Marius Husnes, the IT platform lead at the National Library of Norway, stood before an audience at the Huawei ID Forum 2026 and made a claim that stopped the room. He stated that no private company possesses the data assets the library has secured. This was not a boast about the size of their digital archives, but a reference to a series of exclusive, legal agreements with newspaper publishers. These contracts allow the library to feed copyrighted journalistic data into a Large Language Model, a privilege that commercial AI giants cannot simply buy or scrape from the open web. This moment marks a shift in the AI arms race, where the battle is moving away from raw compute and toward the legal and cultural sovereignty of data.
The Architecture of Cultural Sovereignty
The National Library of Norway is currently spearheading the development of a sovereign LLM specifically designed for the Norwegian language. This initiative stems from a growing realization that commercial AI providers have largely neglected the nuances of smaller linguistic groups, leaving a void in models that truly reflect local history, news, and cultural identity. To fill this gap, the Norwegian Ministry of Culture tasked the National Library with the project, leveraging the institution's position as the custodian of the nation's largest digital collection, including books, newspapers, and web pages.
The strategy relies on a massive data moat. Since 2005, the library has pursued an aggressive digitization campaign, resulting in 20 PB of unique, high-quality data. When including backups and redundant copies managed under a 3-2-1 storage strategy, the total data footprint reaches 60 PB. The critical advantage here is the legal framework; by securing the rights to use copyrighted content for training, Norway has created a proprietary dataset that provides a competitive edge over any private entity attempting to build a Norwegian-centric model. This project serves as a blueprint for other non-English speaking nations struggling to project their own history and values into the AI era, shifting the role of the AI from a mere builder of tools to a custodian of national heritage.

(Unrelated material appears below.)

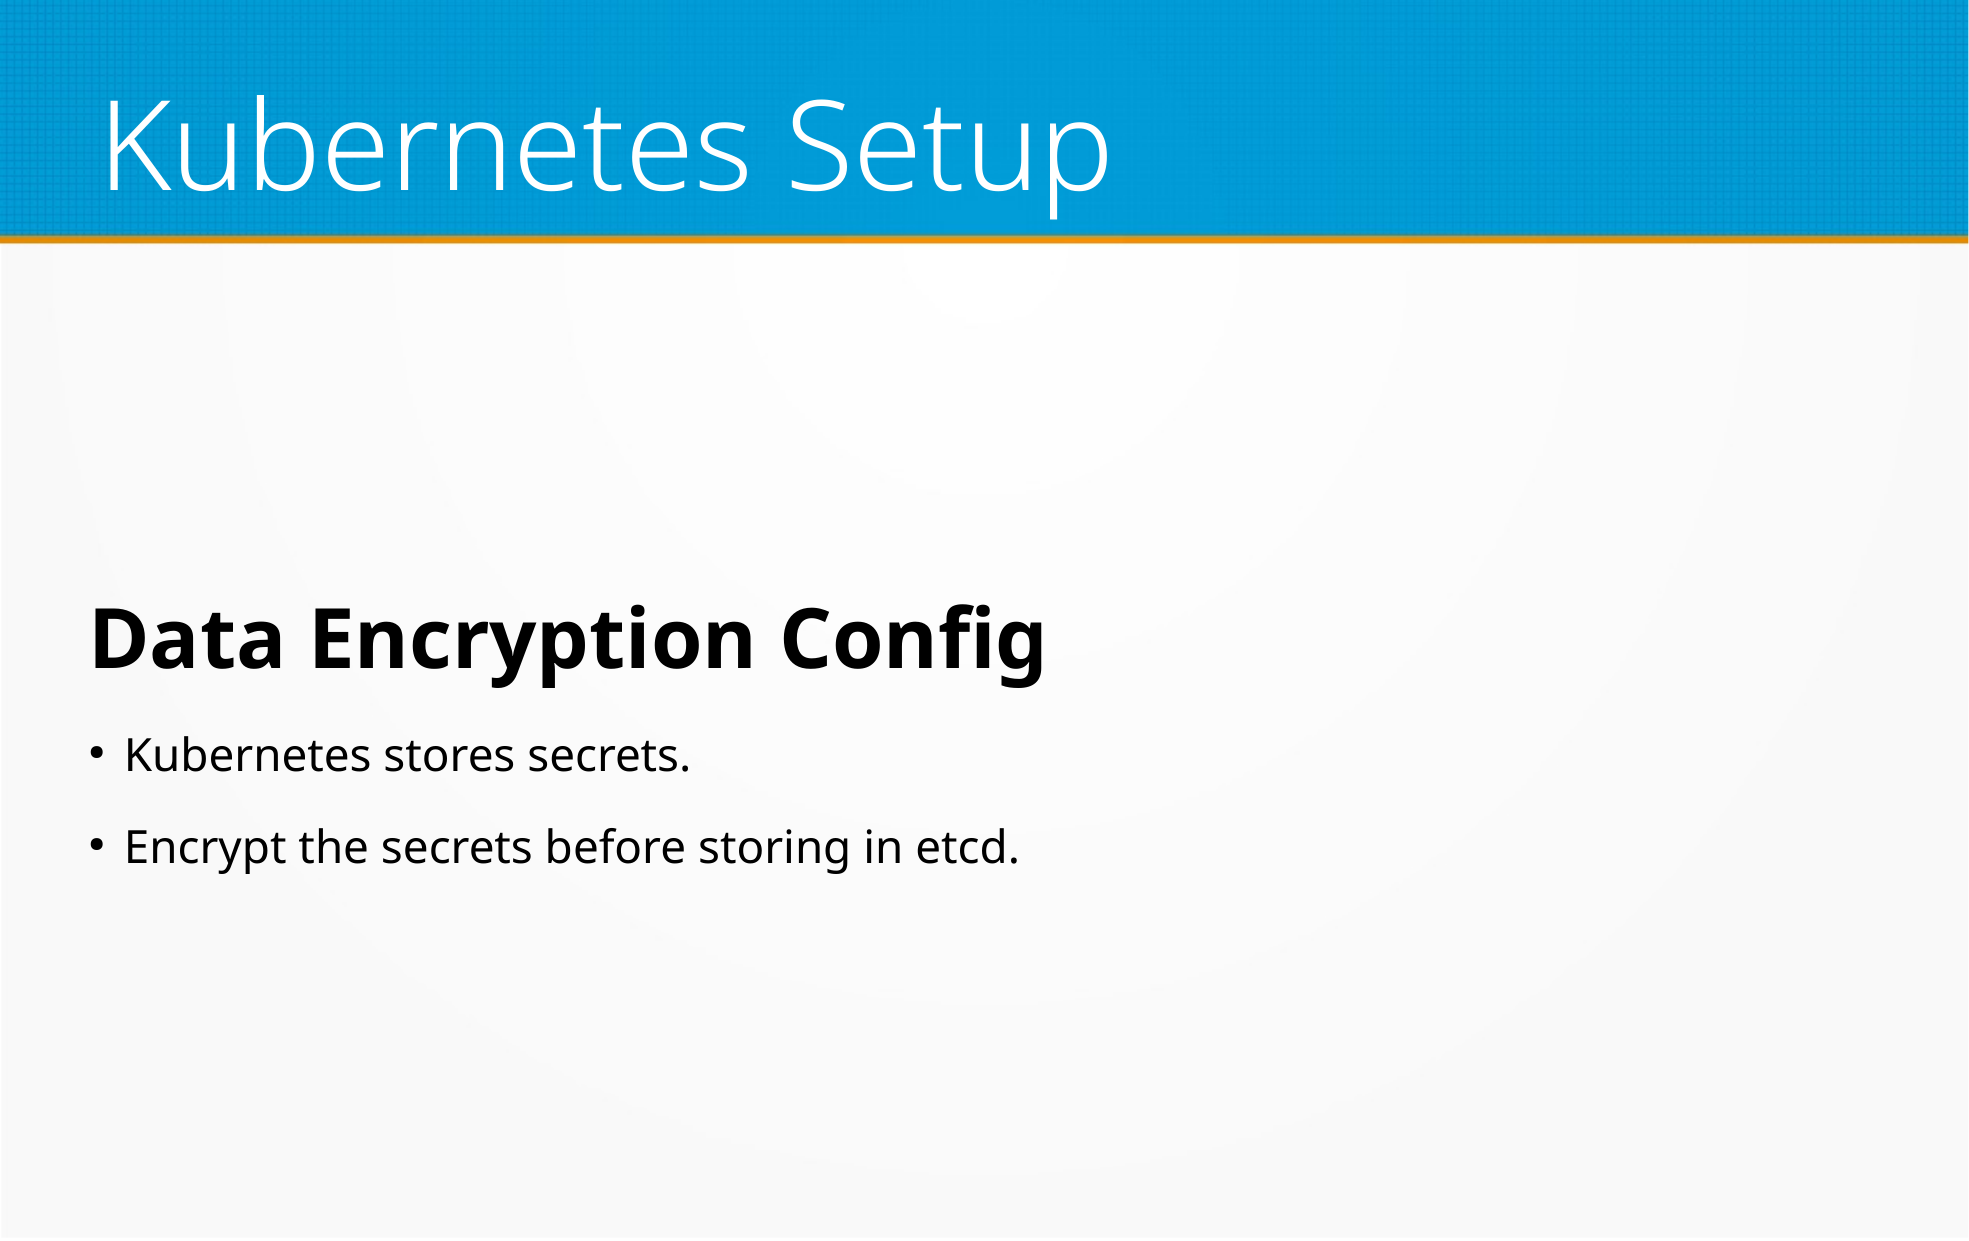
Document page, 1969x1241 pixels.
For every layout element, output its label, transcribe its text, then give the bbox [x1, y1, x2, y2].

title Kubernetes Setup [98, 19, 1870, 227]
picture [0, 233, 1969, 1241]
text_box Data Encryption Config Kubernetes stores secrets. Encrypt the secrets before storing in etcd. [82, 293, 1772, 1163]
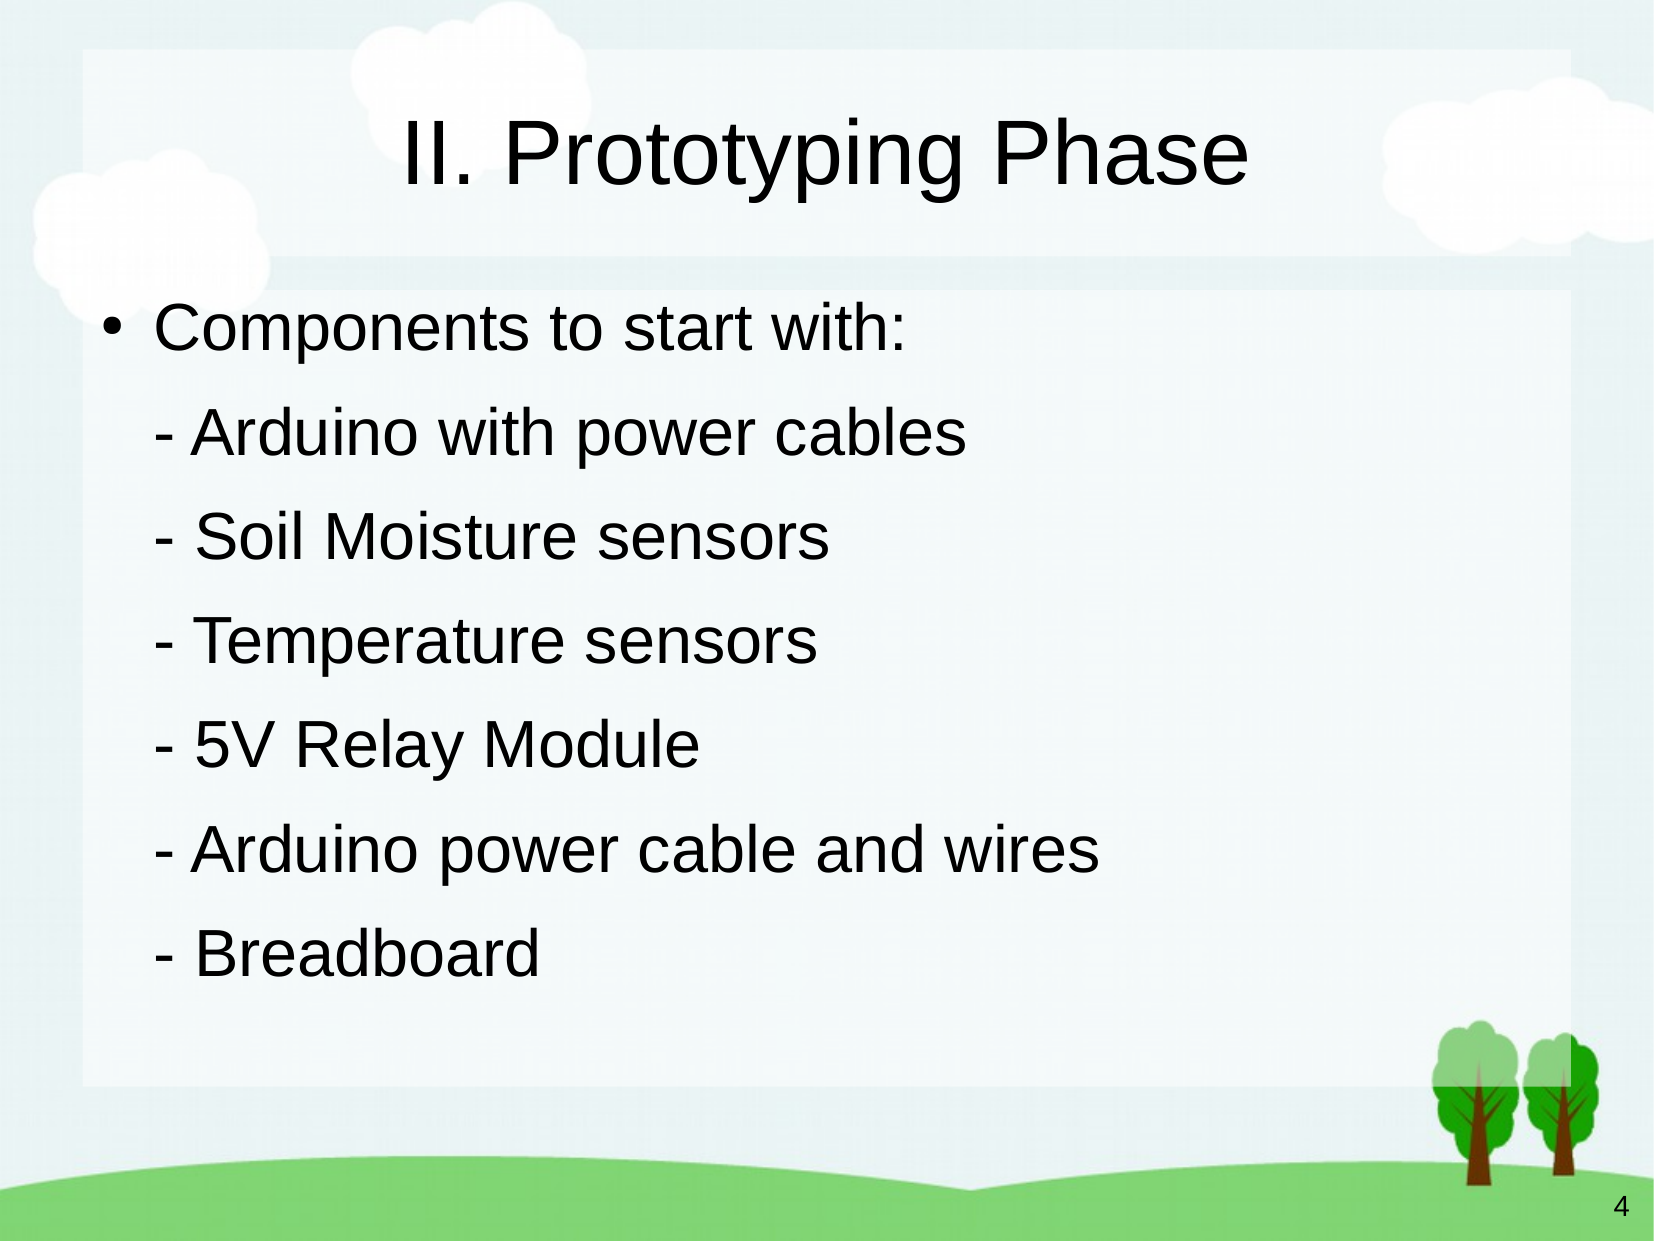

Bridging the Gap Between Archive and Pipeline
The primary technical hurdle was not the volume of data, but the physics of moving it. The library faced a fundamental conflict between two different storage requirements: the needs of a preservation archive and the needs of an AI training pipeline. The existing 60 PB preservation system is optimized for durability and cost, meaning it is designed for long-term safety rather than speed. In such systems, read latency is high, making them unsuitable for the high-throughput, low-latency parallel I/O required by modern AI workloads. Attempting to train a model directly from a cold archive would create a massive bottleneck, leaving expensive GPUs idling while waiting for data to arrive.
To resolve this, the library implemented a tiered infrastructure. They deployed 2 PB of Huawei OceanStor Dorado all-flash storage to act as the high-speed engine for the data pipeline. This all-flash array handles the most computationally intensive preprocessing stages, including data collection, cleaning, deduplication, normalization, and validation. By placing the OceanStor Dorado at the front of the pipeline, the library ensures that the data flow remains fluid and rapid. This storage layer is integrated with a 384-core CPU cluster and Nvidia DGX H200 systems, maximizing the efficiency of the preprocessing phase before the data ever reaches the training cluster.
The final stage of the process involves a hand-off to the Sigma2 Olivia system, Norway's national supercomputer. Based on the HPE Cray Supercomputing EX architecture, Olivia provides the raw horsepower for the actual LLM training, utilizing 448 GPUs and 64,512 CPU cores. The training environment uses a 5.3 PB Cray ClusterStor E1000 system to manage the refined datasets. In this dual-structure design, the Huawei all-flash storage acts as the refinery, cleaning and preparing the raw 60 PB archive into a high-performance stream that the HPE Cray system can ingest without latency issues.
This infrastructure proves that sovereign AI is as much a hardware challenge as it is a linguistic one, requiring a precise orchestration of flash storage and supercomputing to turn a national archive into a living intelligence.